I was lucky to be invited to present at their event at BMI Birmingham on the subject of ‘Archivism, activism and climate change’. The event as a whole took on a broad range of very different historical perspectives on how climate change might be changing our view of history, and how history and historians might best save the world.
There was nothing too conclusive, as you might expect but in the mix a lot of interesting points made, a healthy meeting of opinions on crisis and history, and a less healthy meander into eco-eugenics and the futility of fighting the selfish gene. I kept fairly well clear of the toxic parts of the debate, and was keen mainly to put over the relatively simplistic point – people need to ask their own questions, find out for themselves, relate to the issues if they are going to take any meaningful part in the solutions.
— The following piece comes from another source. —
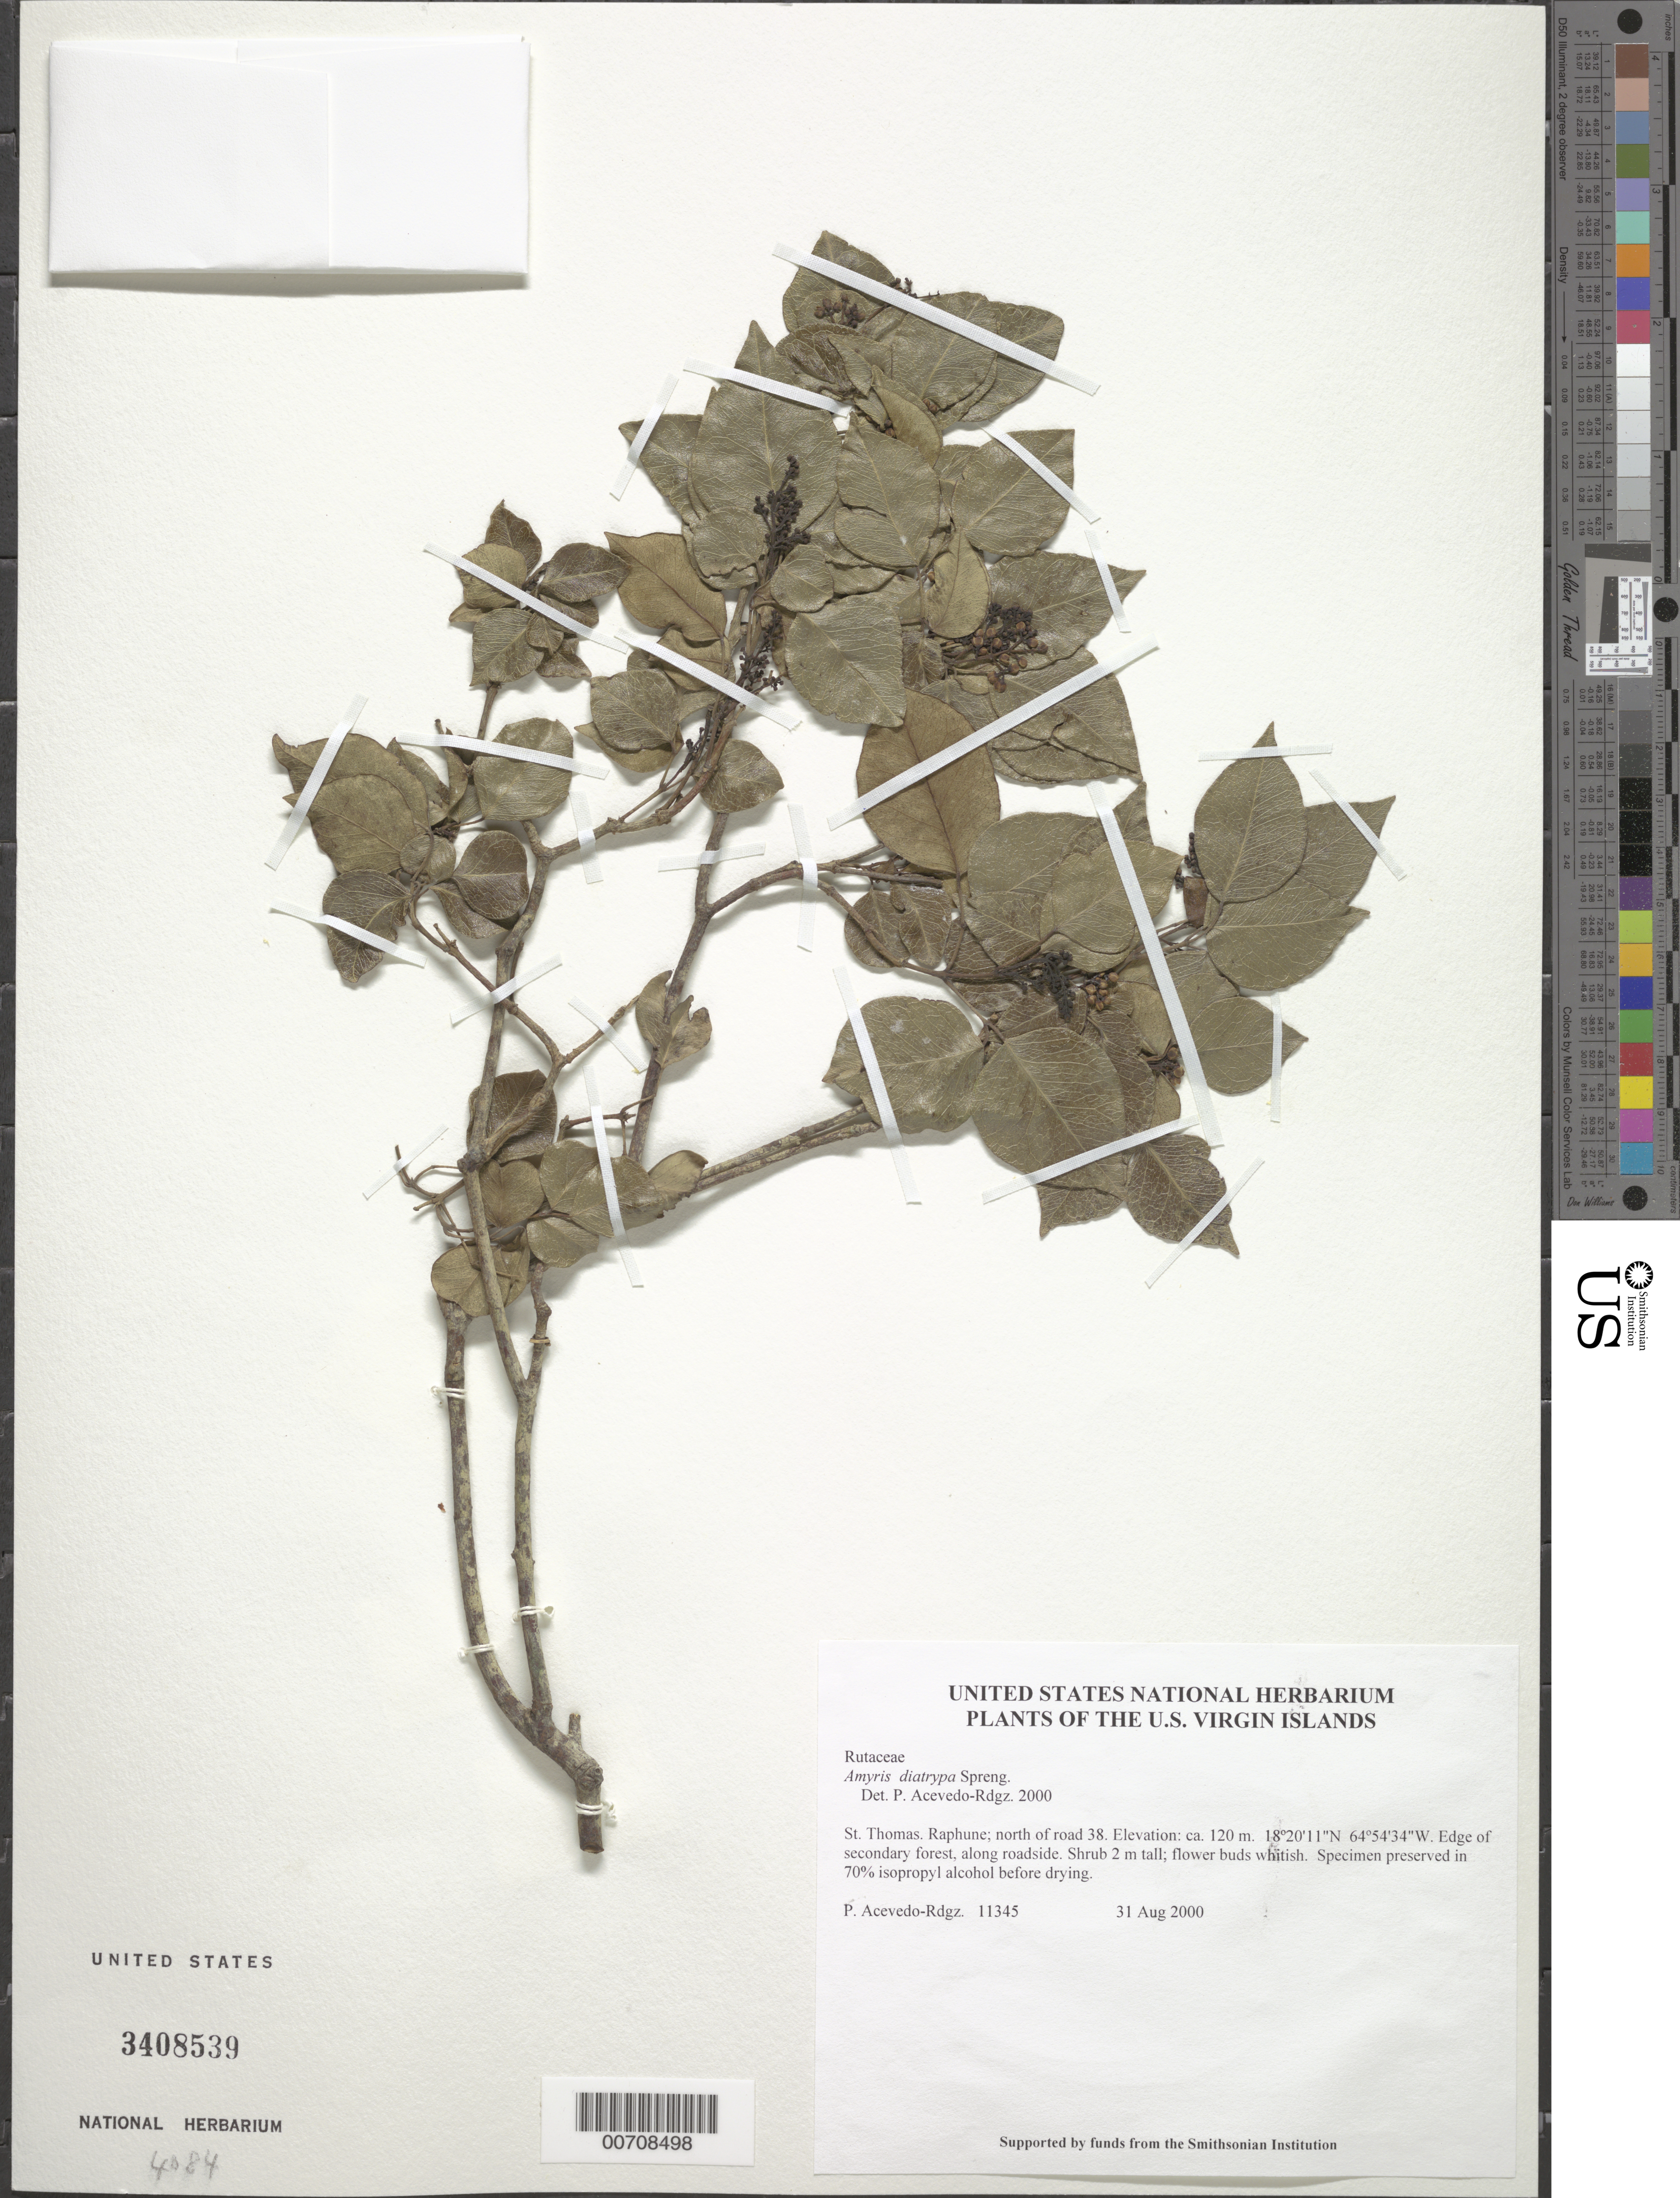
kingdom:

We all need to be historians, if we are to understand any of history’s lessons (and using example of Paganel Archives we can!) I’ll certainly be following more closely Rescue!History and keeping in touch with new found historian friends.
Also see my presentatin, Archivism, activism and climate change
‘practitioners of the Humanities and Social Sciences wish to affirm that investigations and findings from our colleagues in the scientific community overwhelmingly support the conclusion that contemporary global warming is anthropogenic: that is, at least in considerable part, a consequence of our own individual and collective human actions, at all levels of local, national and international society, economy and polity.’
Who:
‘recognises the urgency of the situation we are now in, and seeks to develop, both individually and collectively, research, curricula, and other educational programmes of past and present societies that will contribute to disseminating knowledge about the human origins, impacts and consequences of anthropogenic climate change, while also enabling and empowering the broader public to make the epochal changes that are going to be needed if we are to survive and sustain ourselves in the face of the challenge before us.’